══ Given records

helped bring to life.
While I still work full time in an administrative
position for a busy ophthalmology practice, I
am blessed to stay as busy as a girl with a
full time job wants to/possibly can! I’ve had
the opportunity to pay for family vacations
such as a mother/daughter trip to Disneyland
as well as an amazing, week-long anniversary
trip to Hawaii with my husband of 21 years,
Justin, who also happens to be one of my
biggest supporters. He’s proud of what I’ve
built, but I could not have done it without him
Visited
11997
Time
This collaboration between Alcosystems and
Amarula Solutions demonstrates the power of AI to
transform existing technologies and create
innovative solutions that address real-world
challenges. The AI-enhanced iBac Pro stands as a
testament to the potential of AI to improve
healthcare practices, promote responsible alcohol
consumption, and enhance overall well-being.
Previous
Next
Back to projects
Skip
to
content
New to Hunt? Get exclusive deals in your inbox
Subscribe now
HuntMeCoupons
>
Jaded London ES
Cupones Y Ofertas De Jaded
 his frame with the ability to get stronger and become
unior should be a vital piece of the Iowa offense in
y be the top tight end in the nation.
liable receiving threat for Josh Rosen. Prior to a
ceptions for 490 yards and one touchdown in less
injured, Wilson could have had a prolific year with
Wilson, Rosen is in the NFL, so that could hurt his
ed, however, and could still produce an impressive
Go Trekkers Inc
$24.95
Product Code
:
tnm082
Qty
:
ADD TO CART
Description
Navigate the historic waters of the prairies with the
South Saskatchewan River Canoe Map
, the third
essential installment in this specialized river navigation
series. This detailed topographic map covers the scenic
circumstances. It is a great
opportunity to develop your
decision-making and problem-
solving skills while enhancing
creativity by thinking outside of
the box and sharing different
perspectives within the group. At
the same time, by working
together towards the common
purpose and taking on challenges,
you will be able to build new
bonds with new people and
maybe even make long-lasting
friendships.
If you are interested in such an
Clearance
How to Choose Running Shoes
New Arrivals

════
══ Given records

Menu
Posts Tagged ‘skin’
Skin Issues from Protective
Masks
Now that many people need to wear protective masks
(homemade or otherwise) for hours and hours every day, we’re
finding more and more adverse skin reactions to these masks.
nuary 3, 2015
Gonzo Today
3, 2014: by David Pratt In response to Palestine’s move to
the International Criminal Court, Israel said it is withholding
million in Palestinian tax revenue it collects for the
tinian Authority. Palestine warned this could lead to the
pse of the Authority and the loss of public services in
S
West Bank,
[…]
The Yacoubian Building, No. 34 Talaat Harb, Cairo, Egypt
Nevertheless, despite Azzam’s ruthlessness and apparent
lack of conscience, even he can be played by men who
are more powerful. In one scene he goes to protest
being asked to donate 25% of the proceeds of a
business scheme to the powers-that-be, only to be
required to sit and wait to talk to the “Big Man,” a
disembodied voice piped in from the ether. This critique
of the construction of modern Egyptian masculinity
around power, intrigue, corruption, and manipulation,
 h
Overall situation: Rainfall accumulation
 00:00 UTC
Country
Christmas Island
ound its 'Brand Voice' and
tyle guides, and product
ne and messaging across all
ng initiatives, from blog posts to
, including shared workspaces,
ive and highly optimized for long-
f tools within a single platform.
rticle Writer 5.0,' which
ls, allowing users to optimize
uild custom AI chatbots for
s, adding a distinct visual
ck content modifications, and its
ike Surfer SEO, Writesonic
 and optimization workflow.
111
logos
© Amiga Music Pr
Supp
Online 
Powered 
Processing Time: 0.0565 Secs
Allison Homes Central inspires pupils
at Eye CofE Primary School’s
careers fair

════

▶ _Task to carry out_
Locate every line in the rows above that contains the string "being", and copy each such line in full. Case counts.

▶ _Answer section_
consumption, and enhance overall well-being.
being asked to donate 25% of the proceeds of a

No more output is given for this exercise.